# QSW rear axle beam into a Mk2 GTI...



## greengti81 (Jul 11, 2007)

If the Mk2 beam is the same as a QSW, then wouldn't that be a great place to start building an AWD Mk2? Would it fit? I realize the gas tank and spare tire well would be in the way, but nothing a sawzall can't fix. This being said what is the rear Ring and Pinion ratio on a on a QSW ? I have an Audi TT 6sp. trans with Bevel box and a front to rear drive shaft burning a hole in my storage shed. I can get an 87 QSW for $400. You can see what I'm gettin at. If the QSW rear Diff and a TT Haldex have the same ratio I'm golden.


----------



## QuantumSyncro (Apr 28, 2000)

greengti81 said:


> If the Mk2 beam is the same as a QSW, then wouldn't that be a great place to start building an AWD Mk2? Would it fit? I realize the gas tank and spare tire well would be in the way, but nothing a sawzall can't fix. This being said what is the rear Ring and Pinion ratio on a on a QSW ? I have an Audi TT 6sp. trans with Bevel box and a front to rear drive shaft burning a hole in my storage shed. I can get an 87 QSW for $400. You can see what I'm gettin at. If the QSW rear Diff and a TT Haldex have the same ratio I'm golden.
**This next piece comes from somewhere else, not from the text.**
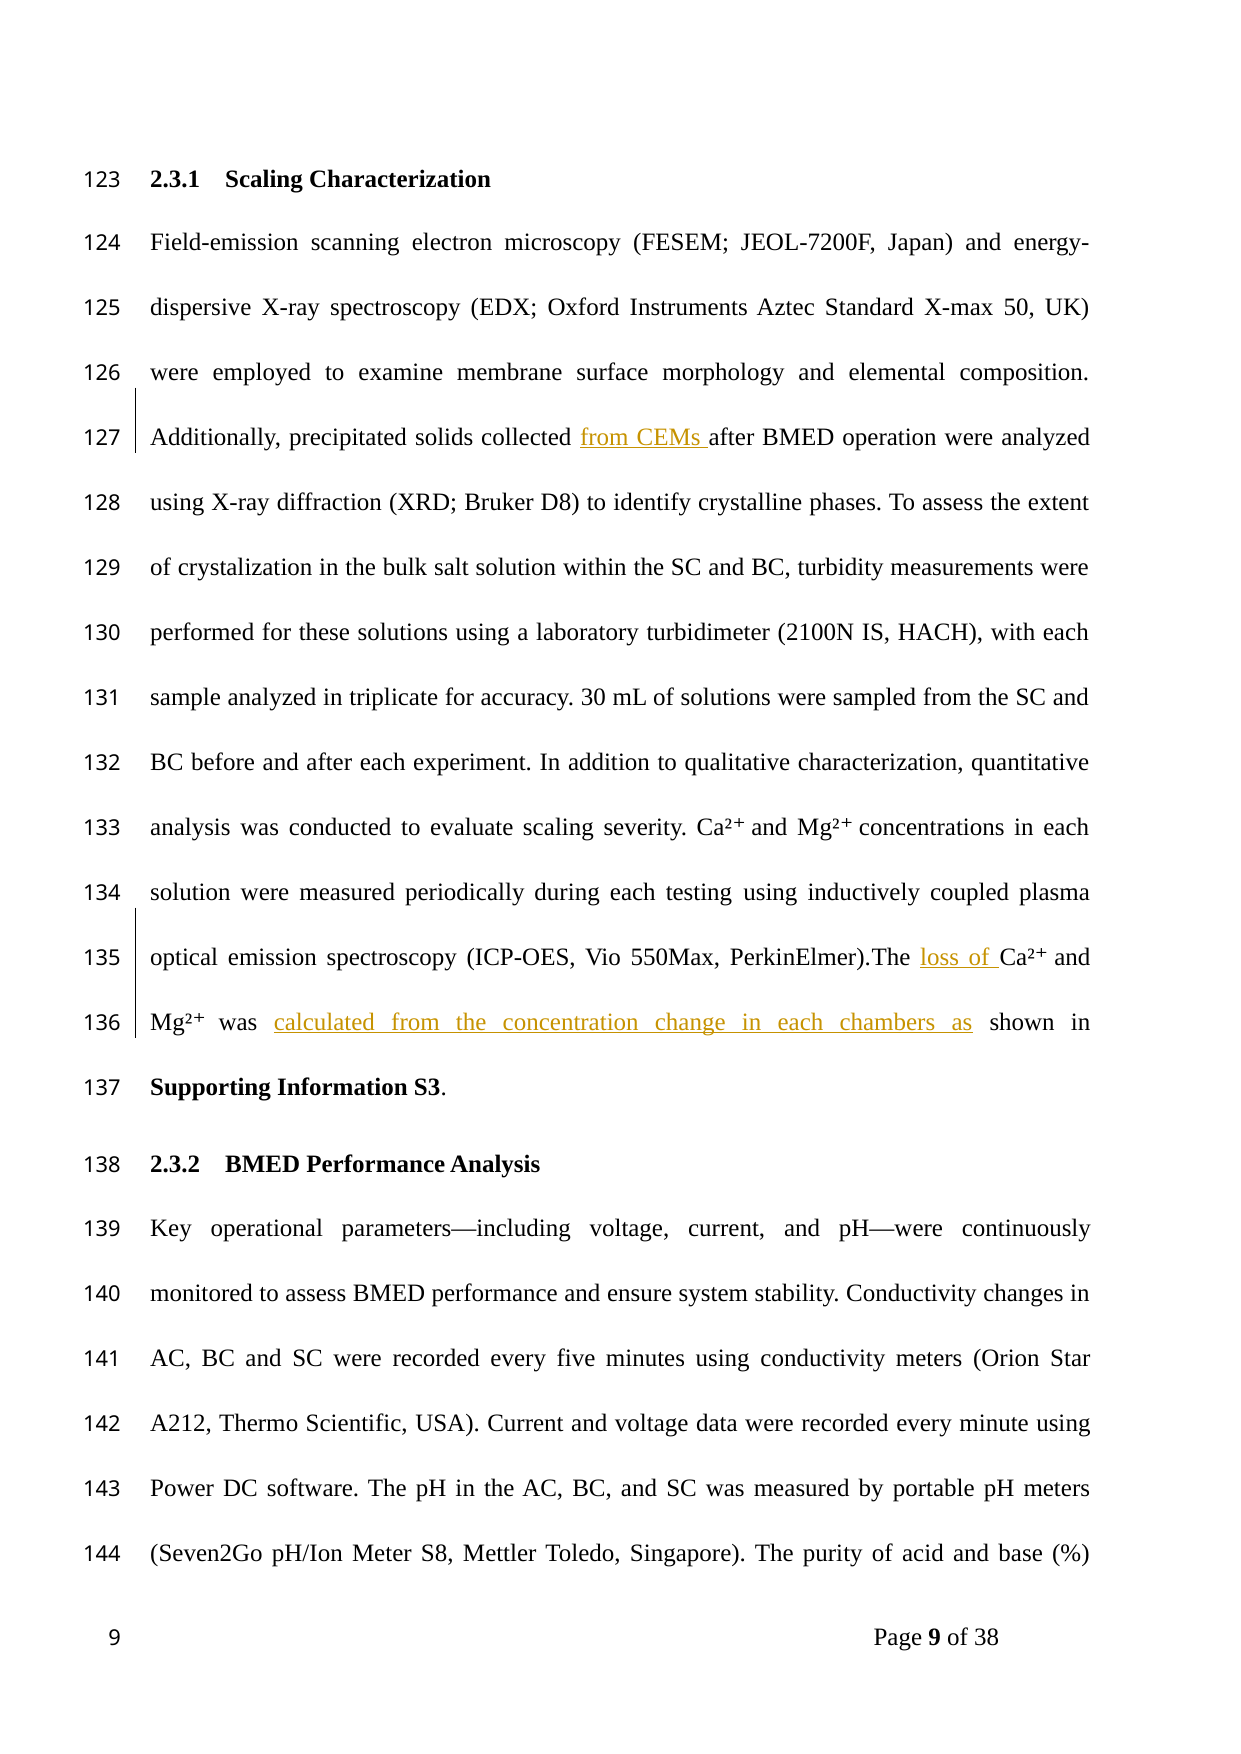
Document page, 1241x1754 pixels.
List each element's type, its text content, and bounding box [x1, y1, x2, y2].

Can't say that the rear beam axle in a Mk2 and the rear carrier from the QSW have the exact same width. Since the carrier was designed to bolt into the same points as the FWD Quantum we can by extension say that the forward mounts for the QSW carrier will have the same bolt pattern to the mounts.

You'll have to do extensive modification to the rear hatch area in order to attach the center mount for the carrier.

It's already been done....at the factory ala Golf Syncro (and Country) so best to start by looking at the undercarriage of those two models. You might also get some good info from the Passat Syncro B3 sold in Canada.

For the fuel tank you'll probably have to to get one from Europe.

steve


----------